Selama proses persidangan, motif pembunuhan Yosua memang jadi pertanyaan. Ferdy Sambo sendiri mengaku ia membunuh Yosua karena merasa direndahkan harkat dan martabatnya setelah mendengar pengakuan istrinya Putri Candrawathi dilecehkan oleh Brigadir J.
Putri sendiri juga tetap kukuh dengan pernyataannya bahwa dirinya dilecehkan bahkan sampai diperkosa oleh Yosua di rumah Magelang. Meski anehnya, tak ada bukti visum dilakukan oleh Putri.
Hingga akhirnya pada sidang vonis Senin kemarin, hakim mengungkap bahwa pengakuan Putri Candrawathi ada kekerasan seksual justru tidak bisa dibuktikan secara hukum.

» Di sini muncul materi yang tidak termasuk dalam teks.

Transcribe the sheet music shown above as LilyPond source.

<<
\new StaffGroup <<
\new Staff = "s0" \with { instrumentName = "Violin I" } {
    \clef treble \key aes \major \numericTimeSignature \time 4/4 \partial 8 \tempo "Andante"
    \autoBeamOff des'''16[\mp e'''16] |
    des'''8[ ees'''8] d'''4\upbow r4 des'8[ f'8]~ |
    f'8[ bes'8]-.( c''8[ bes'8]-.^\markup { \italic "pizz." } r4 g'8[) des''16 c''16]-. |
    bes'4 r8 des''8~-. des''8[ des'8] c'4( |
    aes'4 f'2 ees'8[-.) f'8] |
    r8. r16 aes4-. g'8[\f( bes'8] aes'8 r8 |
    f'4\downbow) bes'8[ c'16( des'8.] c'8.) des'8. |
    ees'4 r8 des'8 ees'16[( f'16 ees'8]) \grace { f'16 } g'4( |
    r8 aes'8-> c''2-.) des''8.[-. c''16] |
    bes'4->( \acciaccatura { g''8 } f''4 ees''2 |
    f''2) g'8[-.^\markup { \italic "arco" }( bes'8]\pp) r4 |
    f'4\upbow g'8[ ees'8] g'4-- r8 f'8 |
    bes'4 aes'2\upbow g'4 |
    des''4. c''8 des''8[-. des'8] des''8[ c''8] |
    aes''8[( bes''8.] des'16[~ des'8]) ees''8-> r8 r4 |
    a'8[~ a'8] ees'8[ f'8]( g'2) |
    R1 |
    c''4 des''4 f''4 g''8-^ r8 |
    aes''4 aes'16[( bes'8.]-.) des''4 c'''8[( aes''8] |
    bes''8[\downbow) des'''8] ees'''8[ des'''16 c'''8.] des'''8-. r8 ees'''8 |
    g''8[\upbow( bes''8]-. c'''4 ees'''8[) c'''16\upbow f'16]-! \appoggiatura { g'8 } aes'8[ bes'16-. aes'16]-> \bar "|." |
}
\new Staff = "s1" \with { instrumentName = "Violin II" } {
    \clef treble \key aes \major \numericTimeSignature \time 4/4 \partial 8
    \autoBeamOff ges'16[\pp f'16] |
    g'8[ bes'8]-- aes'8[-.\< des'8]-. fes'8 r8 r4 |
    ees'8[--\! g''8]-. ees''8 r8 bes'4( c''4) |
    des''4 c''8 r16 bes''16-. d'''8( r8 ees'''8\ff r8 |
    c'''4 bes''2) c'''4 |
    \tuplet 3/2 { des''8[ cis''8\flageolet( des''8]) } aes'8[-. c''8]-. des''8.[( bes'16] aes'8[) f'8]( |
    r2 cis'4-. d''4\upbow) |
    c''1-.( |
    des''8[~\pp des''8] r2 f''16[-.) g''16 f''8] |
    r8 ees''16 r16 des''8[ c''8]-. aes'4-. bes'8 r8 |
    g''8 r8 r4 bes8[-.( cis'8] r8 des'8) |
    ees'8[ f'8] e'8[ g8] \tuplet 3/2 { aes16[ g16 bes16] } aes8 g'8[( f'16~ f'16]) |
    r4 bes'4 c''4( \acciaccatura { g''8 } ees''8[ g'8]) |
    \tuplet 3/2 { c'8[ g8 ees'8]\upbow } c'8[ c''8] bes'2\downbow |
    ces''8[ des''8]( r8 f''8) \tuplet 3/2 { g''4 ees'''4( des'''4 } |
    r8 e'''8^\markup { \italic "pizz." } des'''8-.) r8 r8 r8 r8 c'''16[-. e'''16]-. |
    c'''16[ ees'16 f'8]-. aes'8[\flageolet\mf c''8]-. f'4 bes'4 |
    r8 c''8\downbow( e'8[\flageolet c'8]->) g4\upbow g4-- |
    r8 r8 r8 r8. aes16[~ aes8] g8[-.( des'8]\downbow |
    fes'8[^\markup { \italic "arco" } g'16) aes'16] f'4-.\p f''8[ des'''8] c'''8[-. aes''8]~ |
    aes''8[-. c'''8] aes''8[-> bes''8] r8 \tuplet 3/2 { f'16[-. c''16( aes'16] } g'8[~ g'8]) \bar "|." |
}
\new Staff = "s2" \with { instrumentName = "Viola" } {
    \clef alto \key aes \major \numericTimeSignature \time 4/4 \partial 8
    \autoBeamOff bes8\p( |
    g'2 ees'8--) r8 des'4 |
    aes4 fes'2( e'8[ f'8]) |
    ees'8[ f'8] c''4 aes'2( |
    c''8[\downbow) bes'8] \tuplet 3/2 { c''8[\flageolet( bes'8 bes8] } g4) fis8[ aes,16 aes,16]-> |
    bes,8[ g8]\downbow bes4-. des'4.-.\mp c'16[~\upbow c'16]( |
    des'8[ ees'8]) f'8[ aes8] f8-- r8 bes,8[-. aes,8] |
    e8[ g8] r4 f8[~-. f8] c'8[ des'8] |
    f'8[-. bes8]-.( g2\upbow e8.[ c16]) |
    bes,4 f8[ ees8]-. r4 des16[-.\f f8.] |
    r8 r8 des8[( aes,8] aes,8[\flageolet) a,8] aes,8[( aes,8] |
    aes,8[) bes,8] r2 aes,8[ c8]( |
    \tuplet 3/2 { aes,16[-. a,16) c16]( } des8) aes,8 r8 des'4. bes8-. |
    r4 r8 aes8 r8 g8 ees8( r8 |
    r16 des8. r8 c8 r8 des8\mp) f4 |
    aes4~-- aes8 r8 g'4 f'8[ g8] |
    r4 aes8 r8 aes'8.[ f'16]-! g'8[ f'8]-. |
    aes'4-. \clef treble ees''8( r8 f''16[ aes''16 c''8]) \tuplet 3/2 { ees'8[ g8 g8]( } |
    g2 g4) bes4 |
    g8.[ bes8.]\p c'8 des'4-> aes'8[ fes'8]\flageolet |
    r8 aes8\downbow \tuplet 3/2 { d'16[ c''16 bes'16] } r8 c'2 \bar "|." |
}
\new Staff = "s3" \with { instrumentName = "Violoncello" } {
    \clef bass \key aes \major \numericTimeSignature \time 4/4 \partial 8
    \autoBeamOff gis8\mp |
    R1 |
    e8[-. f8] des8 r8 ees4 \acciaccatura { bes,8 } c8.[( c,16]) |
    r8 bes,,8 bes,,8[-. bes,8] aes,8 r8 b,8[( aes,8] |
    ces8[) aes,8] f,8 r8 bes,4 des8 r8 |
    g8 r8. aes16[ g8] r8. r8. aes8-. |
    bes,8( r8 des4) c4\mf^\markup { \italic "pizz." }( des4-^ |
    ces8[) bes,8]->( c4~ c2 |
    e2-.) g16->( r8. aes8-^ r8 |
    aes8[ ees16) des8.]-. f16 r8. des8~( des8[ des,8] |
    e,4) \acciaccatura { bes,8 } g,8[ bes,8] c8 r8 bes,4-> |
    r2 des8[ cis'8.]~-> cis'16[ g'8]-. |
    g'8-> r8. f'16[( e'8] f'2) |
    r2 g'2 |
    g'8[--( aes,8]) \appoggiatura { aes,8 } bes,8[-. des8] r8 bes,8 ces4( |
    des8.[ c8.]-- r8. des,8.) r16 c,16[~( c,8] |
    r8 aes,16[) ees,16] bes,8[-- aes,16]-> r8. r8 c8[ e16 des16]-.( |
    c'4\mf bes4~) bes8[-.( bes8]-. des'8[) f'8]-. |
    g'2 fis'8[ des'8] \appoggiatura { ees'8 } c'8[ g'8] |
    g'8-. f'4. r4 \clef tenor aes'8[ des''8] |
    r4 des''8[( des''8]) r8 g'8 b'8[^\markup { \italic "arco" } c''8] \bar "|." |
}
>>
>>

Baca Juga: Undang Anies Pada Rakernas Partai Ummat, Amien Rais Bantah Isu Dirinya 'Dipinang' Jadi Cawapres 2024
"Berdasarkan uraian pertimbangan tersebut di atas dengan demikian motif adanya kekerasan seksual yang dilakukan oleh korban Nofriansyah Yosua Hutabarat terhadap Putri Candrawathi tidak dapat dibuktikan menurut hukum," ujar Hakim Wahyu dikutip SuaraCianjur.id dari amar putusan di PN Jaksel, Rabu (15/2/2023).
Didasari Rasa Sakit Hati
Hakim Wahyu Iman Santoso justru menyampaikan bahwa motif pembunuhan itu didasari rasa sakit hati Putri Candrawathi terhadap almarhum Brigadir Yosua.
Ia menuturkan bahwa motif yang tepat di kasus pembunuhan Brigadir Yosua lantaran Putri Candrawati disebut sakit hati dengan perbuatan Brigadir Yosua.
"Motif yang lebih tepat menurut majelis hakim adanya perbuatan atau sikap korban Nofriansyah Yosua Hutabarat, di mana perbuatan atau sikap korban Nofriansyah Yosua Hutabarat tersebut yang menimbulkan perasaan sakit hati yang begitu mendalam terhadap Putri Candrawathi," jelasnya.
Namun begitu, Hakim Wahyu tak merinci perbuatan Brigadir Yosua yang membuat Putri Candrawathi menjadi sakit hati yang mendalam.
Dia hanya menyatakan bahwa dalil pemerkosaan Brigadir Yosua terhadap Putri Candrawati dinilai patut dikesampingkan dalam persidangan.